[Information — start]

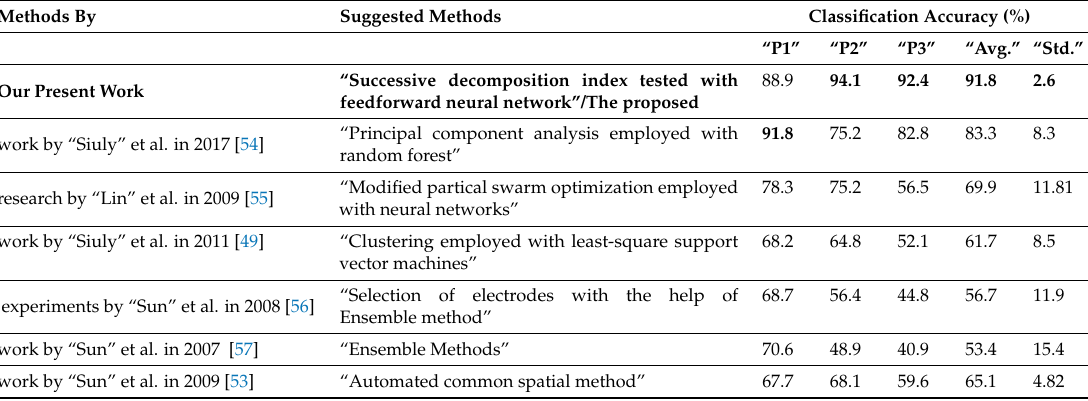
Table 8. Performance comparison of mental imagery EEG signals in terms of classification accuracy (%) with other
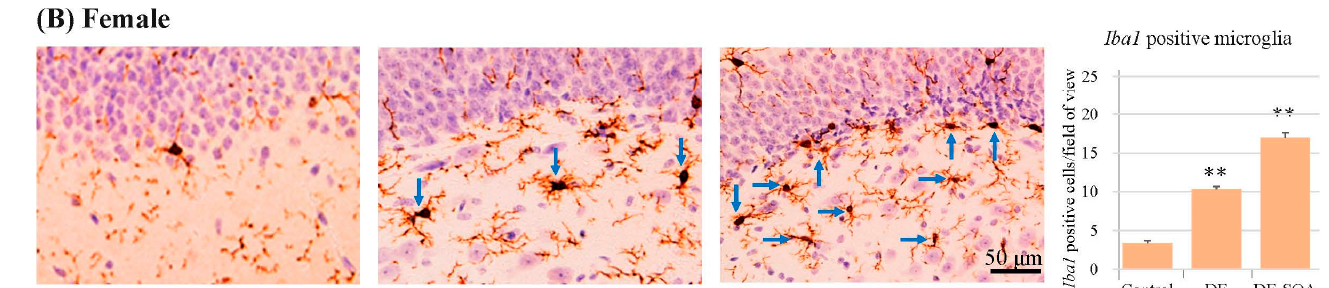
Figure 9. Representative photomicrographs of the dentate gyrus of the hippocampus. Microglia marker Iba1 immunoreactivity in 10-week-old ( A ) male and ( B ) female rats of the control and the DE- or DE-SOA-exposed groups. Blue arrows indicate activated microglia. (Scale bar = 50 μ m). Number of Iba1 -positive cells located within the DG area of the hippocampus was quantified in a high-power field under microscopy (histogram). ( n = 5, ** p < 0.01 vs. control).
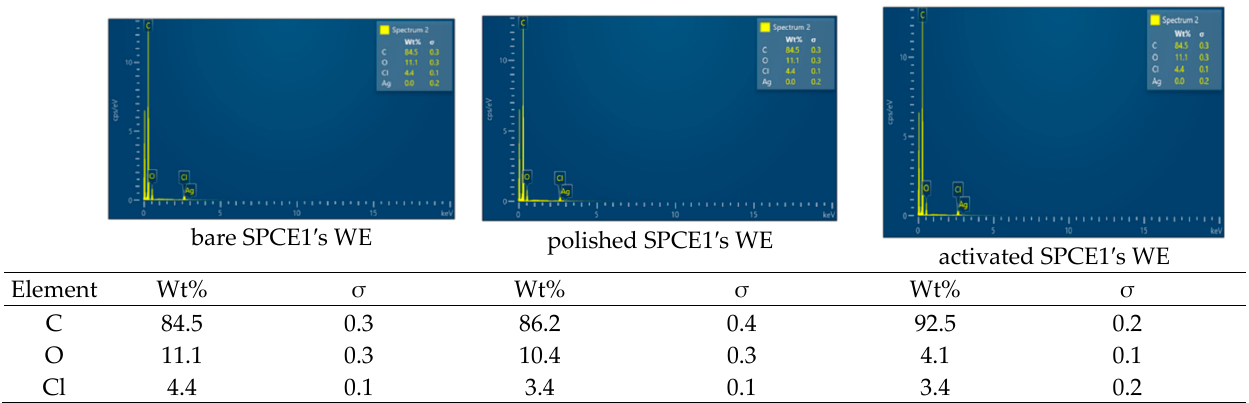
Figure 4. EDS signals (5 keV) and weight percentage of the elements obtained analyzing the SPCE1 WE surface before the polishing procedure, after the polishing procedure, and after the electrochemical activation.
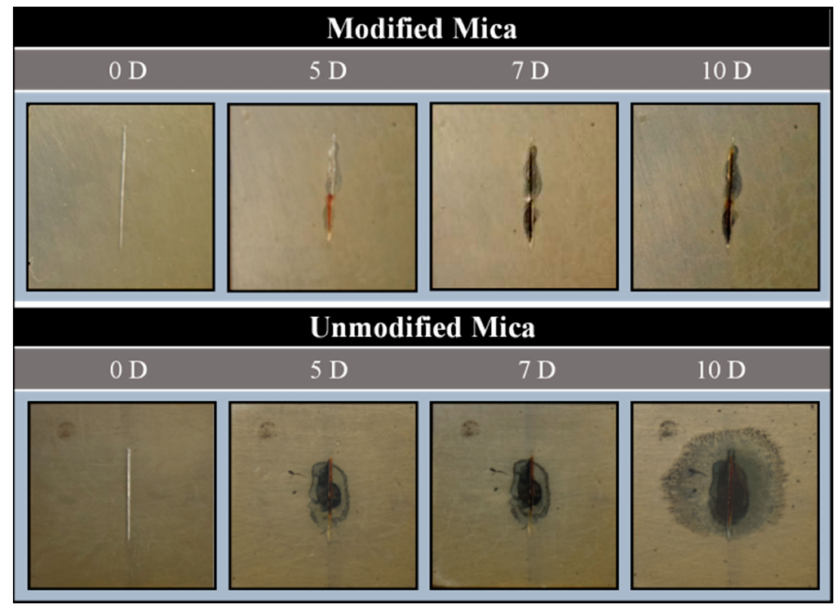
Figure 11. Visual performances of unmodified and modified mica coatings exposed to the salt spray test for different lengths of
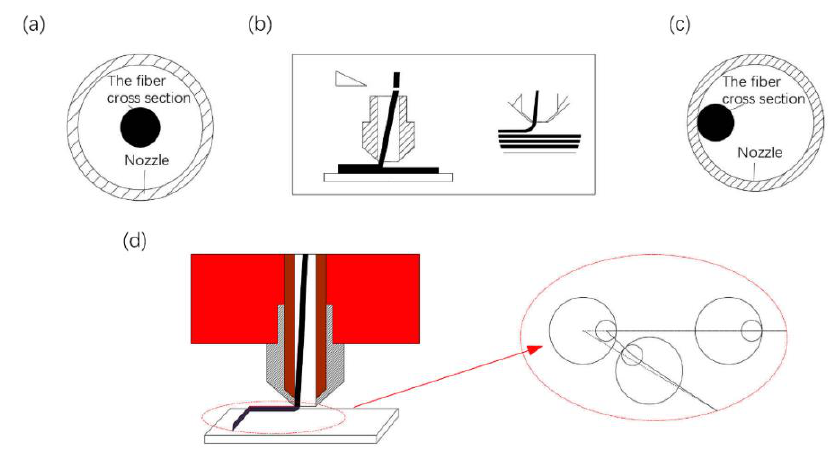
Figure 7. Fiber pose diagram in the nozzle, ( a ) initial position of fiber, ( b ) fiber upright state, ( c ) position during fiber movement, ( d ) print track graph.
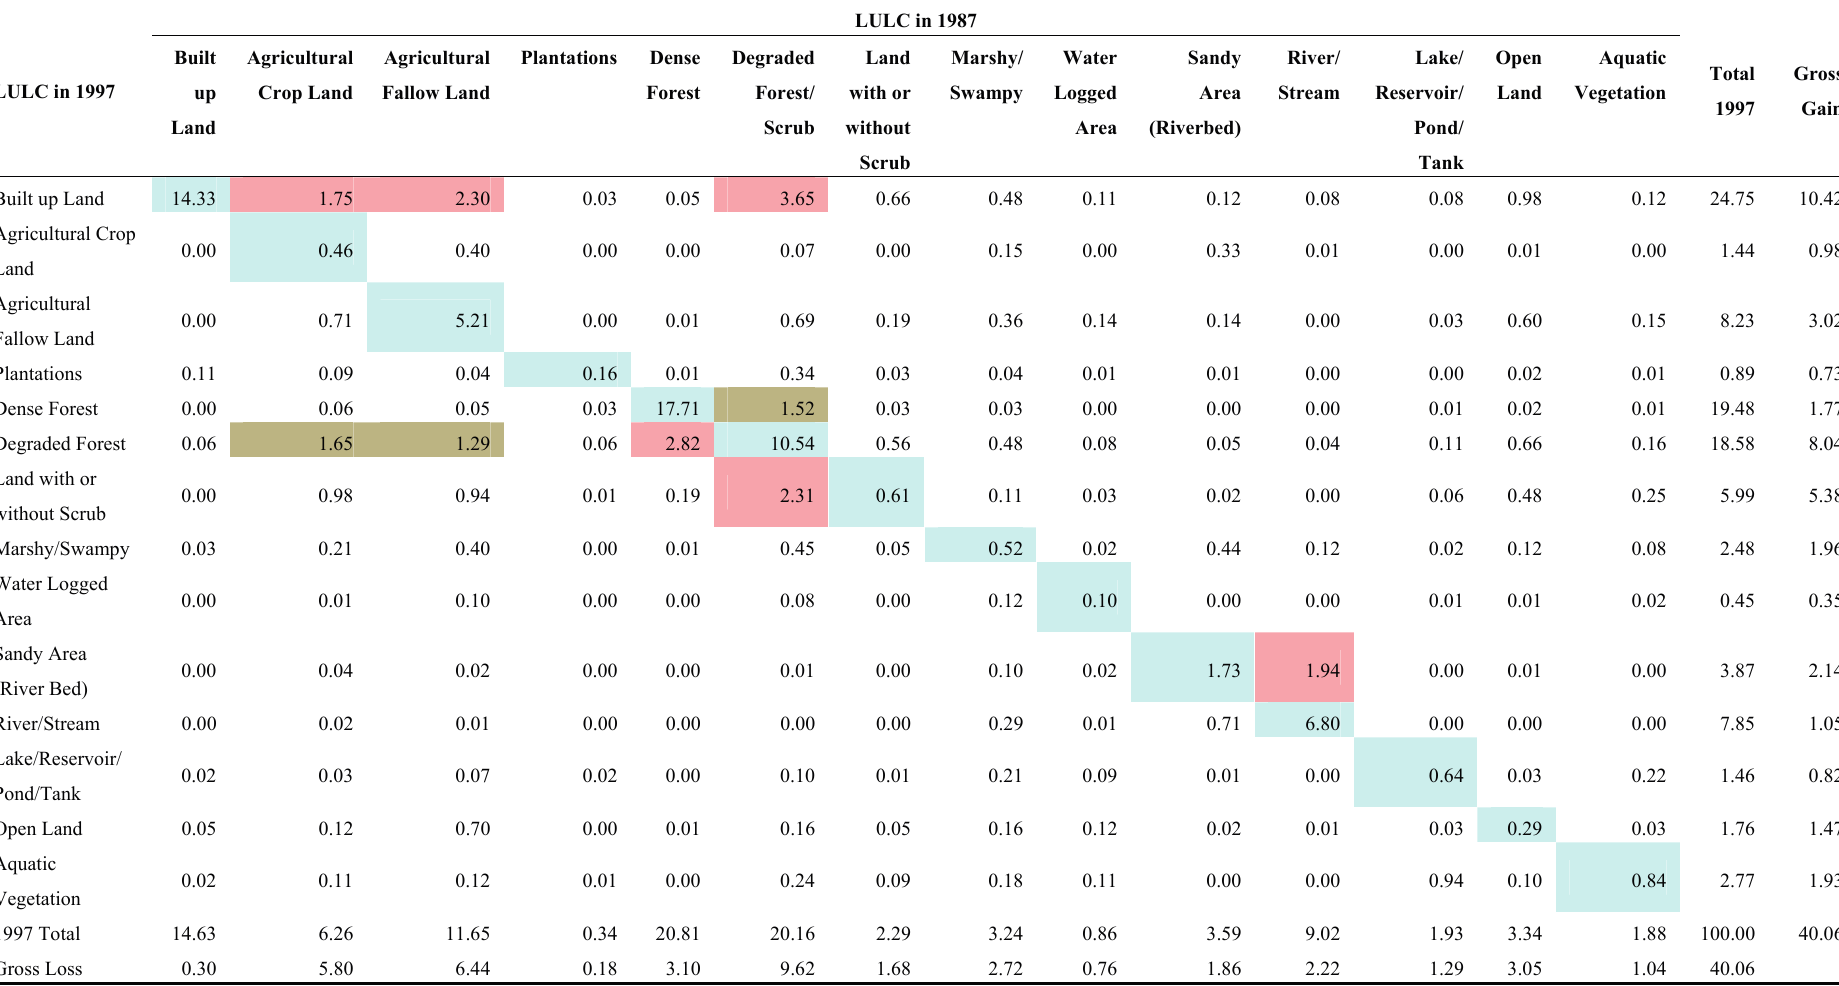
Table 7. Losses and gains, respectively. Light sky shows persistence 1 of categories 2, while pink and ash colors show major changes (in between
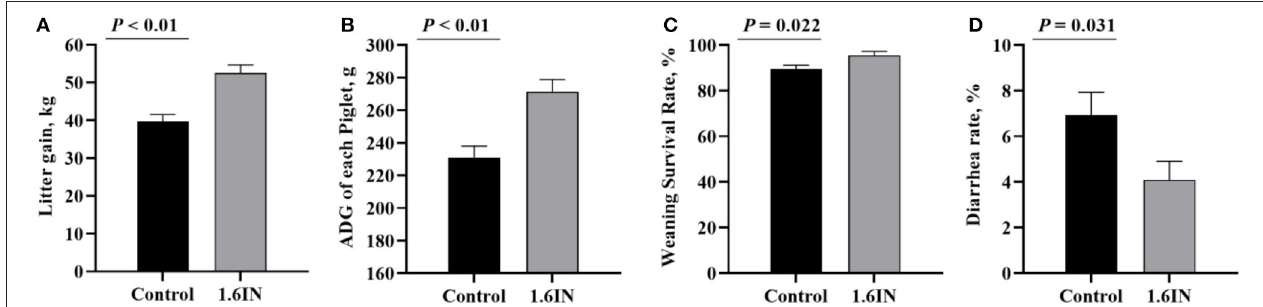
FIGURE 4 | Effects of dietary inulin on the piglet performance during lactation. (A) litter gain at weaning; (B) average daily gain (ADG) of each piglet; (C) survival rate at weaning; (D) diarrhea rate during lactation. Significance was analyzed by an unpaired t -test.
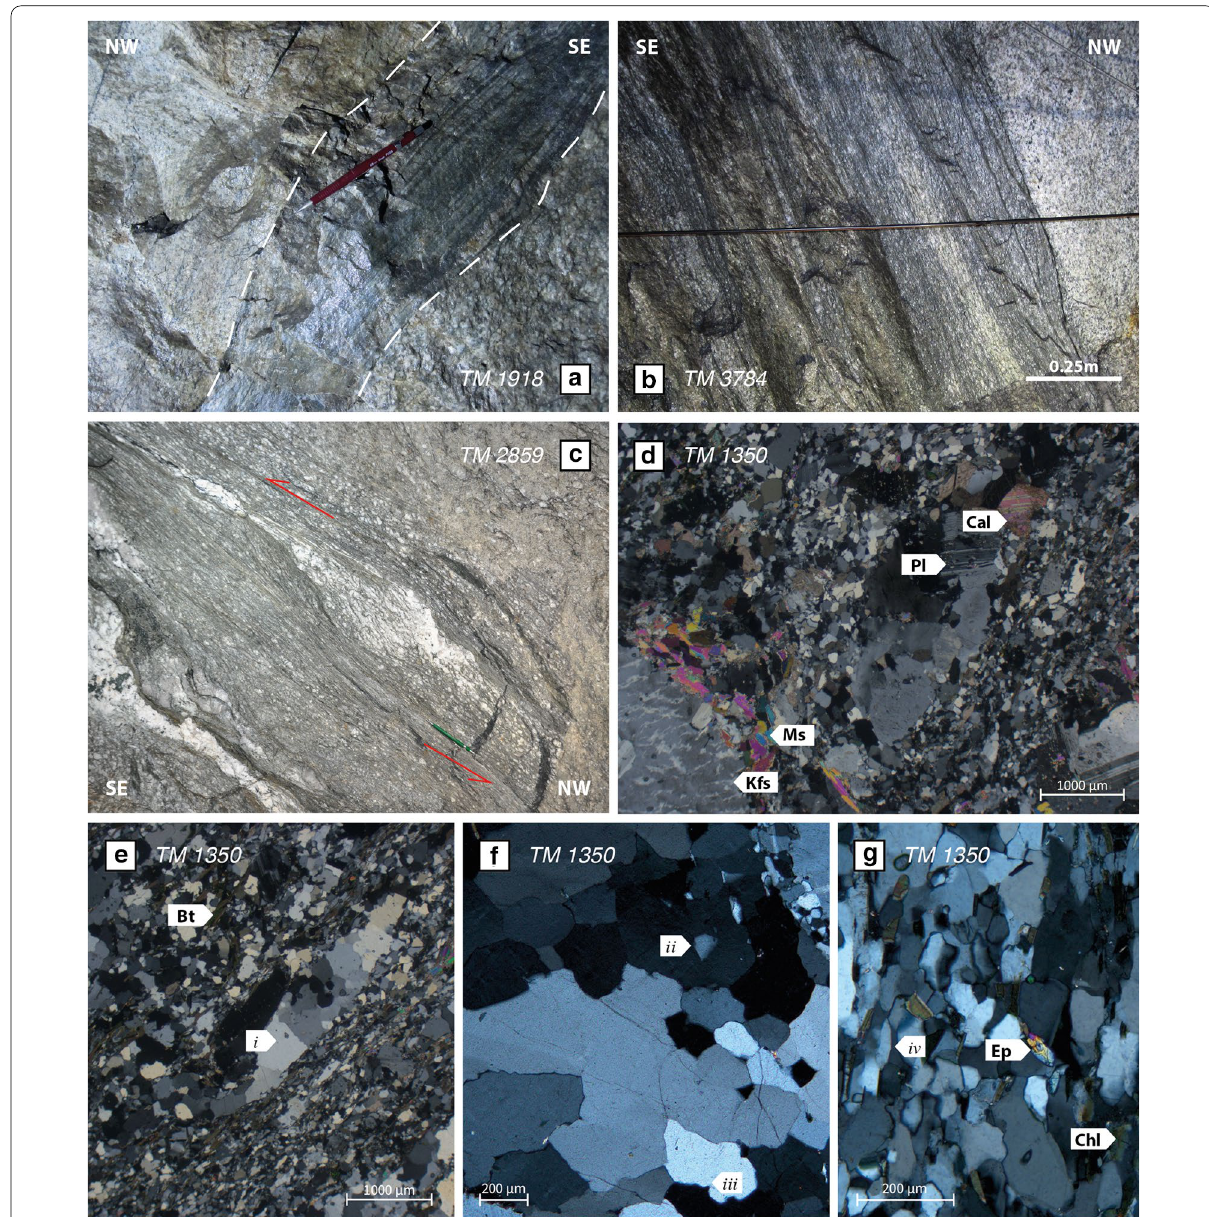
Fig. 10 Field photographs and photomicrographs of G-SZ. a Strain localization at the boundary between coarser grained granite in the SE and finer grained granite in the NW, pencil for scale. b G-SZ in the meter range, as typically observed between TM 2800 and the NW terminus of the tunnel (TM 5218). c Shear sense indication by sigmoidal aggregate, pencil for scale. d – g Thin section cutouts of a G-SZ at TM 1350. The italic roman numbers correspond to descriptions related to dynamic recrystallization (Sect. 3.2.4): ( i ) quartz in coarse-grained domain surrounded by fine-grained bands, ( ii ) ‘island’ grain in coarse-grained domain, ( iii ) irregular grain boundary in coarse-grained domain, ( iv ) elongated quartz grain in fine-grained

[Information — finish]

Required work. Only the lines from the one containing "Figure 11. Visual" through the final line of the data should be given again, exactly and without pictures.

Solution to the problem.
Figure 11. Visual performances of unmodified and modified mica coatings exposed to the salt spray test for different lengths of
Figure 7. Fiber pose diagram in the nozzle, ( a ) initial position of fiber, ( b ) fiber upright state, ( c ) position during fiber movement, ( d ) print track graph.
Table 7. Losses and gains, respectively. Light sky shows persistence 1 of categories 2, while pink and ash colors show major changes (in between
FIGURE 4 | Effects of dietary inulin on the piglet performance during lactation. (A) litter gain at weaning; (B) average daily gain (ADG) of each piglet; (C) survival rate at weaning; (D) diarrhea rate during lactation. Significance was analyzed by an unpaired t -test.
Fig. 10 Field photographs and photomicrographs of G-SZ. a Strain localization at the boundary between coarser grained granite in the SE and finer grained granite in the NW, pencil for scale. b G-SZ in the meter range, as typically observed between TM 2800 and the NW terminus of the tunnel (TM 5218). c Shear sense indication by sigmoidal aggregate, pencil for scale. d – g Thin section cutouts of a G-SZ at TM 1350. The italic roman numbers correspond to descriptions related to dynamic recrystallization (Sect. 3.2.4): ( i ) quartz in coarse-grained domain surrounded by fine-grained bands, ( ii ) ‘island’ grain in coarse-grained domain, ( iii ) irregular grain boundary in coarse-grained domain, ( iv ) elongated quartz grain in fine-grained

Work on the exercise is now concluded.